Given text —
# Question about espresso ratio/time



## James chappell (Oct 23, 2020)

So as I'm sure everyone knows, kind of like the standard for a decent espresso is around 1:2 ratio in 25-35 seconds (of course this is all subjective but that's the most widely accepted parameters"

My question is, if I want to change my ratio to something like 1:2.75 - 1:3, does my time of 25-35 seconds change also, or do I still aim for those time perimeters and adjust the grind accordingly?


----------



## MWJB (Feb 28, 2012)

They're not the most widely accepted parameters, they are fairly recent preferences in specialty circles. Most definitions are more like 20-30s, apart from Illy which is 15-50s.

But, to answer your question, time is unlikely to change greatly. Focus on how the grind adjustments affect flavour balance more than the time.


----------



## The Systemic Kid (Nov 23, 2012)

As the shot progresses, flow rate through the puck increases dramatically from drips at the outset to a fast flow. By the time you've extracted to a 1:2 ratio, it will be running fast so the additional extraction to take the ratio to 1:3 will be a very few seconds so it's possible to stay in the 25-35 sec ballpark and still pull 1:3 ratios.

That said, you could try tweaking the grind a shade when pulling 1:3 to extend extraction time but, as ever, the matra is taste in the cup - be guided by that.


----------

Work item — Repeat the espresso thread verbatim from "My question is, if" to "the grind accordingly?". The records aren't needed.

Excerpted data —
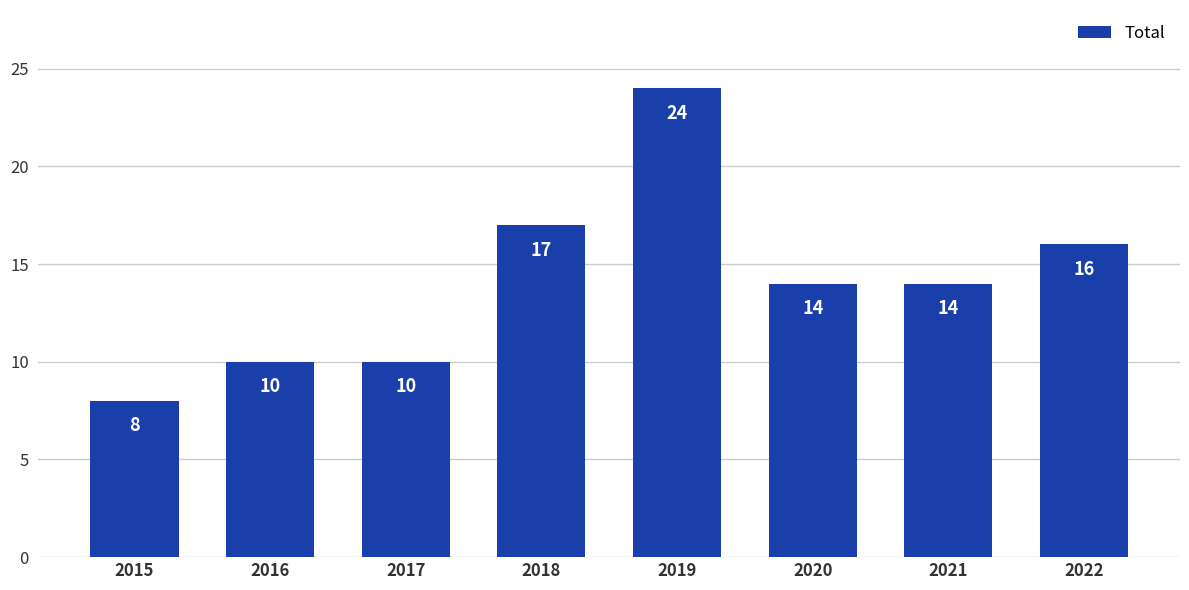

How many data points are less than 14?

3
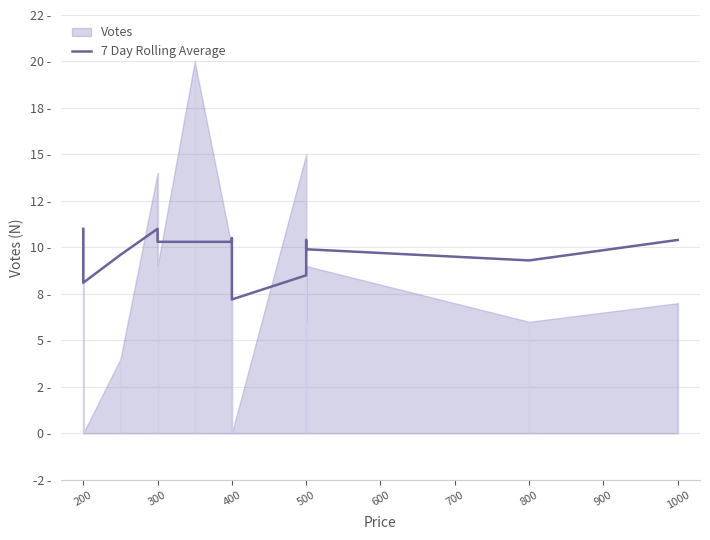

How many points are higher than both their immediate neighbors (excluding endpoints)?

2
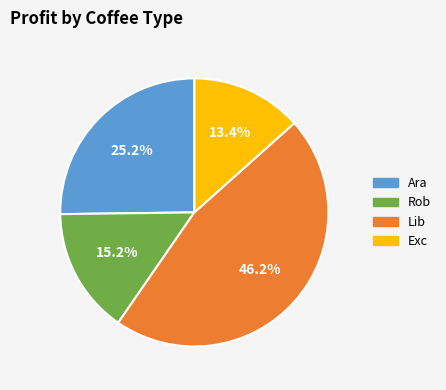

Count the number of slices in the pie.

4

Response to the exercise —
My question is, if I want to change my ratio to something like 1:2.75 - 1:3, does my time of 25-35 seconds change also, or do I still aim for those time perimeters and adjust the grind accordingly?